«Non sono sorpresa dal voto dei turchi e dei kurdi in Europa: il risultato era ampiamente prevedibile». Seduta a un tavolino di un caffé italiano a Basilea, la politologa tuco-kurda (ma con passaporto tedesco) Bilgin Ayata tira fuori i dati delle elezioni del 2015: l’Akp di Erdogan aveva spopolato nelle comunità tedesca (la più numerosa), belga, francese e olandese, superando il 50 per cento, ma in Svizzera e Gran Bretagna era andato ampiamente al di sotto. Viceversa, qui aveva spopolato l’Hdp, il partito di sinistra radicale filo-kurdo (finito nella mannaia delle leggi d’emergenza post-golpe, con il leader Selahattin Demirtas in carcere insieme ad altri 3.850 suoi compagni). Un risultato che si è ripetuto nel voto di domenica: in Germania il 63 per cento ha votato sì, mentre in Austria (73 per cento), Belgio (75 per cento) e Olanda (71 per cento) il successo ha raggiunto proporzioni eclatanti.

La ragione, spiega Ayata, va cercata nella specificità dell’emigrazione turca e in particolare kurda e alevita soprattutto verso la Svizzera, che a partire dal golpe militare del 1980 aveva aperto le porte ai rifugiati. Qui il Pkk kurdo non è considerato un’organizzazione terroristica e la città di Basilea è l’unica al mondo che ha riconosciuto ufficialmente gli aleviti turchi, non considerandoli musulmani tout court.
Diversamente, l’emigrazione verso Germania, Belgio e Olanda è stata dettata prevalentemente da ragioni economiche e tra questi migranti (molti provenienti dalla povera Anatolia) il conservatorismo dell’Akp miete proseliti.

Questo spiega, a suo avviso, «la strategia di Erdogan» di puntare sui paesi in cui il consenso era più forte, per «bilanciare quel milione e mezzo di voti che sapevano avrebbero perso in patria per via delle numerose critiche all’operato del governo».

Una strategia vincente, nonostante i tentativi di impedire la propaganda in Europa.

Hanno fatto una grande campagna dove sapevano di avere una base elettorale consistente e un potenziale ancora più forte.
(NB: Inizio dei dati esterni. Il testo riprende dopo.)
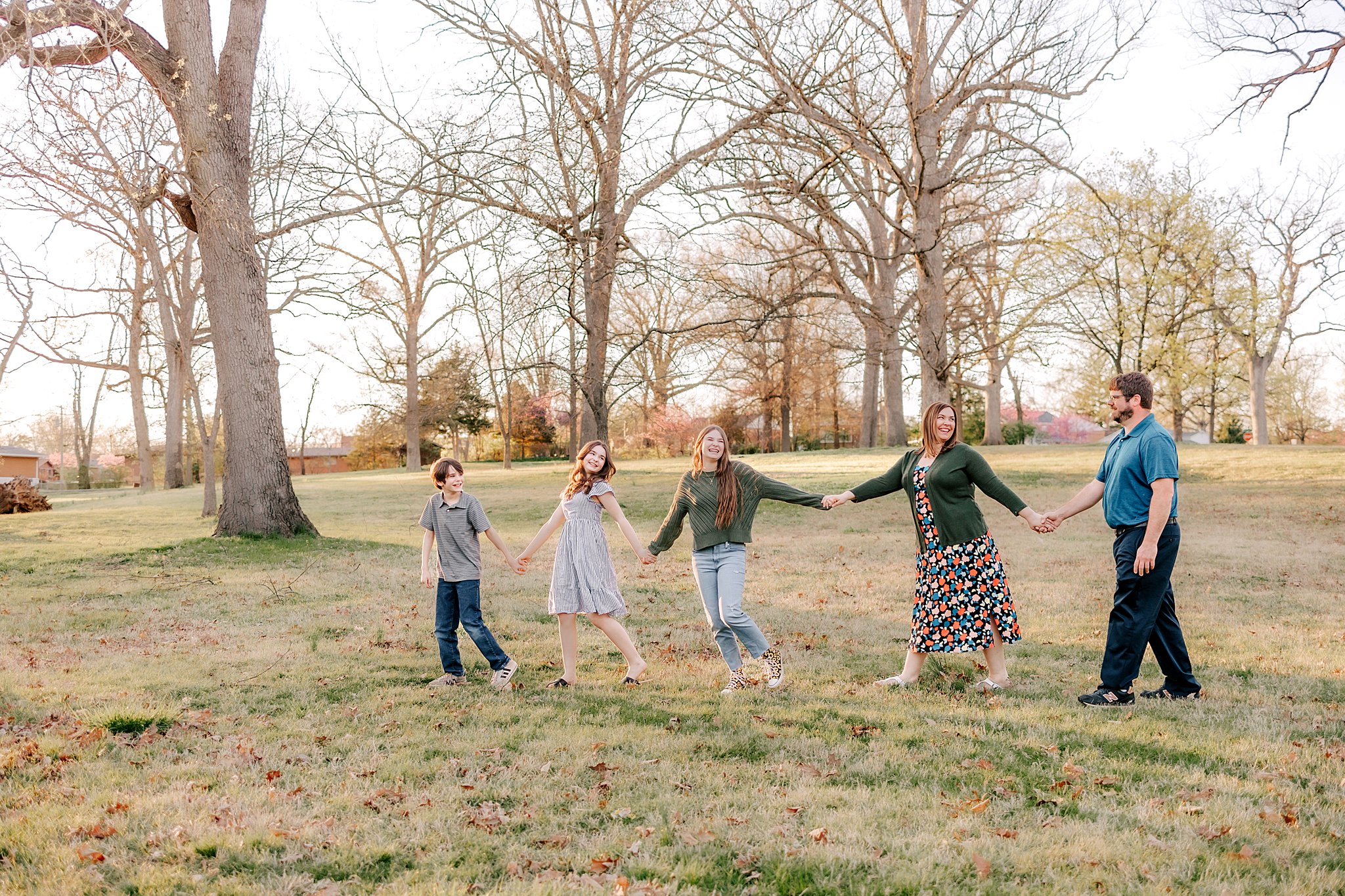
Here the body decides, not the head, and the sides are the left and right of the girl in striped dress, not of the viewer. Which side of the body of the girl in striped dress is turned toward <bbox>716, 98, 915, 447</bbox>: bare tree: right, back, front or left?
back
Non a caso, hanno protestato con Germania e Olanda perché non hanno fatto parlare i ministri ma non con la Svizzera, che ha fatto la stessa cosa. Qui sapevano di non avere chance e non gli importava nulla. Alla fine ci sono riusciti, incrementando la partecipazione al voto e compensando in questo modo le perdite di consensi in Turchia.

Alla vigilia del voto, in Svizzera e Germania è scoppiato lo scandalo degli studenti e dei docenti controllati dai servizi segreti turchi nelle università tedesche.

Se n’è parlato molto ed è sembrata una novità. Ma noi ci siamo abituati fin dagli anni ’80. È una prassi che hanno utilizzato tutti i governi. Io stessa ho scoperto, attraverso Wikileaks, che una mia conferenza era stata registrata. Ci conviviamo e non ci fa paura.

Diversi opinionisti pensano che il divieto d’ingresso in Germania, Olanda e Austria ai politici turchi possa aver rinforzato il sì. Sono proprio i paesi dove il sì ha fatto registrare i maggiori consensi.

Per comprendere questo voto, bisogna guardare anche alla storia dell’emigrazione turca. Tranne che in Gran Bretagna e in Finlandia, in Europa non sono arrivati emigrati che fuggivano per ragioni politiche nensì per motivi legati alla povertà. Spesso provengono da piccoli paesi. È su queste persone che ha fatto leva l’Akp di Erdogan, sono loro la sua base elettorale. La Svizzera invece ha una sua singolarità: qui ci sono molti kurdi e turchi di sinistra perché gli sono state aperte le porte fin dagli anni Ottanta. La metà delle persone che vanno al voto qui lo fanno per la sinistra dell’Hdp.

Ne viene fuori una composizione sfaccettata delle comunità turche all’estero.

Mi faccia dire che gli europei non conoscono per niente l’emigrazione turca e kurda. La scoprono solo in occasioni come questa e si sorprendono. Vorrei chiudere con una nota ironica: c’è una grande discussione in Europa sul fatto che persone che vivono in uno Stato democratico possano aver votato per un regime autoritario. Non ho notato lo stesso dibattito quando l’Unione Europea trattava con Erdogan e la Germania stringeva accordi sull’immigrazione con la Turchia. In quel caso, non c’era un problema di democrazia e di violazione dei diritti umani? L’Europa forse non ha votato allo stesso modo dei turchi che ora sono stigmatizzati?